Identification long non-coding RNAs, miRNAs and their targets in witches' broom disease tolerance in cocoa (Theobroma cacao L.)

A large part of transcripts is non-coding, which is transcribed from junk DNA; long non-coding RNAs and micro-RNAs regulate the expression levels of mRNAs. For the first time, we identified lncRNAs and miRNAs with their regulatory role in the disease tolerance of Theobroma cacao. In this study, about 2616 lncRNAs and 153 miRNAs were identified from 10 RNA-seq data representing healthy and witches' broom diseased tissues of cocoa. Around 604 lncRNAs are differentially expressed among healthy and diseased tissues. LncRNAs targeted 9692 mRNAs; 8827 are cis-acting, and 765 are trans-acting. Among targeted mRNAs, 281 are disease resistance-related transcripts, and 211 transcription factors (TFs) belong to more than 50 TF families, which were found to be involved in the regulation of the disease tolerance process. The identified 153 miRNAs belong to 27 miR families, and around 5337 mRNAs are targeted by the miRNAs, among them 114 codes for TFs and 170 codes for disease resistance protein. Ethylene responsive factor, bHLH, WRKY, MYB, bZIP, GTE, GATA, and heat stress transcription factors are the dominant TFs targeted by lncRNAs, and miRNAs play vital roles in disease progression and tolerance.

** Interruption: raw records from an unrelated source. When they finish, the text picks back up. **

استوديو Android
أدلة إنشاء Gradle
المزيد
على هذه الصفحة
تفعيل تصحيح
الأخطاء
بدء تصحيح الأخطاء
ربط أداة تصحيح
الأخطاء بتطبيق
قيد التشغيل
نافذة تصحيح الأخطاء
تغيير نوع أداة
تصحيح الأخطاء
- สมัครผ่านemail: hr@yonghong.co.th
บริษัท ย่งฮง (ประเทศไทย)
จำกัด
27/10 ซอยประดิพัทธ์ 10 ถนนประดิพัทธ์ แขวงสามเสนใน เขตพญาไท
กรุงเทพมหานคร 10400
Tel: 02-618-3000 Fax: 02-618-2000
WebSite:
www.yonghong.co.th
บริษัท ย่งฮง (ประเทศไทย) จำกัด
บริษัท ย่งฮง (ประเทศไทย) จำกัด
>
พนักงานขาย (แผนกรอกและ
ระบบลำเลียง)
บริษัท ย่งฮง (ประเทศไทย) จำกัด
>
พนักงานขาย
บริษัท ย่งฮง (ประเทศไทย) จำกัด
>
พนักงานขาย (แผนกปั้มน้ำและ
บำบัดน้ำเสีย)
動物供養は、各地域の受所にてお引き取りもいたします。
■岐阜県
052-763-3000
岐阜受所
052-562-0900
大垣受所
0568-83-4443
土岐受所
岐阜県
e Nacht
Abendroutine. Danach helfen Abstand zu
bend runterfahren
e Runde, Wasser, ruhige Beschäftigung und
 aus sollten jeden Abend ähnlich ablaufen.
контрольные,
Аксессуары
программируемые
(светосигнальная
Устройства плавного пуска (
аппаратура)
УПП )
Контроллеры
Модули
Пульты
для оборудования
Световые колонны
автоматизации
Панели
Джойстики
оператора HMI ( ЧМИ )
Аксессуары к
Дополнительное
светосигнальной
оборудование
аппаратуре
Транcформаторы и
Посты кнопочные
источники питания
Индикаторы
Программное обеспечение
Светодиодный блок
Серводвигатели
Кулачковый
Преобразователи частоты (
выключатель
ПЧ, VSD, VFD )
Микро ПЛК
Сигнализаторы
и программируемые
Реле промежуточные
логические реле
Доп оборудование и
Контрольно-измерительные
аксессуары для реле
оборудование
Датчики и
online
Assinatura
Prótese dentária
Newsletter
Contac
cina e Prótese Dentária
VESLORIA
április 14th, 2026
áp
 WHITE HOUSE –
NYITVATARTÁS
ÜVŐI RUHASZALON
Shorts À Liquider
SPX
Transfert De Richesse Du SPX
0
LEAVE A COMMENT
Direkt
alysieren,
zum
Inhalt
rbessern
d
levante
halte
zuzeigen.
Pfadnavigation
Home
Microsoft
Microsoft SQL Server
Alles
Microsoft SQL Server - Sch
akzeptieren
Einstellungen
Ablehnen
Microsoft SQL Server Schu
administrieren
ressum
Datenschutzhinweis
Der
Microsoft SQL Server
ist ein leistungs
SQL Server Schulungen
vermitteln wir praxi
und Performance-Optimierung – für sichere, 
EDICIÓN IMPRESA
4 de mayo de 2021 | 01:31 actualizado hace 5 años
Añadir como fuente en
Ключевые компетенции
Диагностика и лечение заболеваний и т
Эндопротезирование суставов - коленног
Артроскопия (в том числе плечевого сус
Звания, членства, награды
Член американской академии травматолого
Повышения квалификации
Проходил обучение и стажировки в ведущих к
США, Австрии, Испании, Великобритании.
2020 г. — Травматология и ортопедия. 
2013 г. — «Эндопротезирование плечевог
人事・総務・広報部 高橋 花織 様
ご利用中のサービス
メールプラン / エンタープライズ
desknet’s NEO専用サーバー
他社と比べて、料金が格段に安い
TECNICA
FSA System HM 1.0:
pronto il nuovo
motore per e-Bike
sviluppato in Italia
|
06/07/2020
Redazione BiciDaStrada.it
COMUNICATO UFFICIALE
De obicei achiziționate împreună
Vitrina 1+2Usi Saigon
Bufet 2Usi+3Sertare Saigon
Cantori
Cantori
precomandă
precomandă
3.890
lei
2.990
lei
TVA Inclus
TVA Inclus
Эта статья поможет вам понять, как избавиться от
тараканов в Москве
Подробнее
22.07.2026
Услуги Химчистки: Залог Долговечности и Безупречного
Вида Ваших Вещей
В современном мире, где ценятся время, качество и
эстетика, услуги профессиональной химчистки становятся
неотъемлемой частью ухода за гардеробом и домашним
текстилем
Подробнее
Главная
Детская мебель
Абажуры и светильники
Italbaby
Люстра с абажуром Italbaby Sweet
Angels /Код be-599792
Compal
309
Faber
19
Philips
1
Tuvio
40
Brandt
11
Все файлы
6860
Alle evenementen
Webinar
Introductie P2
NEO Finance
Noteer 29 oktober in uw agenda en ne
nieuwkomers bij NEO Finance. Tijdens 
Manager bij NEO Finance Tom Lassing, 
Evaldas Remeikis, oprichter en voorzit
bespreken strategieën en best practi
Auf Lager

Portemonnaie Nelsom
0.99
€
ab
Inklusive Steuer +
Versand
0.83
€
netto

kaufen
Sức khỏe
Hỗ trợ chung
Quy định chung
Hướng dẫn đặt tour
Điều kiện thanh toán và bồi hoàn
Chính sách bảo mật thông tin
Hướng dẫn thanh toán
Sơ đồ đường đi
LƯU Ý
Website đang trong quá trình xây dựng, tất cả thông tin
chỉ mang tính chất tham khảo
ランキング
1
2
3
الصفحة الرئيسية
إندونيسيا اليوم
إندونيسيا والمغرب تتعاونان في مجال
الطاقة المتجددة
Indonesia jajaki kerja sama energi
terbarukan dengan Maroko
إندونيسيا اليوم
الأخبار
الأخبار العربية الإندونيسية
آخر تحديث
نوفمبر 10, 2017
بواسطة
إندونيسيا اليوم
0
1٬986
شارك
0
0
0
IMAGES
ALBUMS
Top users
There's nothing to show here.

A total of 55 lncRNAs-miRNAs interacting pair is identified, which were working on endogenous target mimics (e-TMs) mechanism and influenced the expression of 955 mRNAs. The ontology (GO) and Kyoto Encyclopaedia of Genes and Genomes (KEGG) biological pathway analysis reveal that ncRNAs and their targets mRNAs code for transcription factors and genes that are involved in the disease tolerance processes, including synthesis of disease resistance proteins, amino acids, antibiotics, intracellular proteins that directly or indirectly recognize pathogen effectors are essential for plant biotic stress condition. The present study provides lncRNA and miRNA-based regulatory insight into the genes governing disease progression and tolerance in cocoa.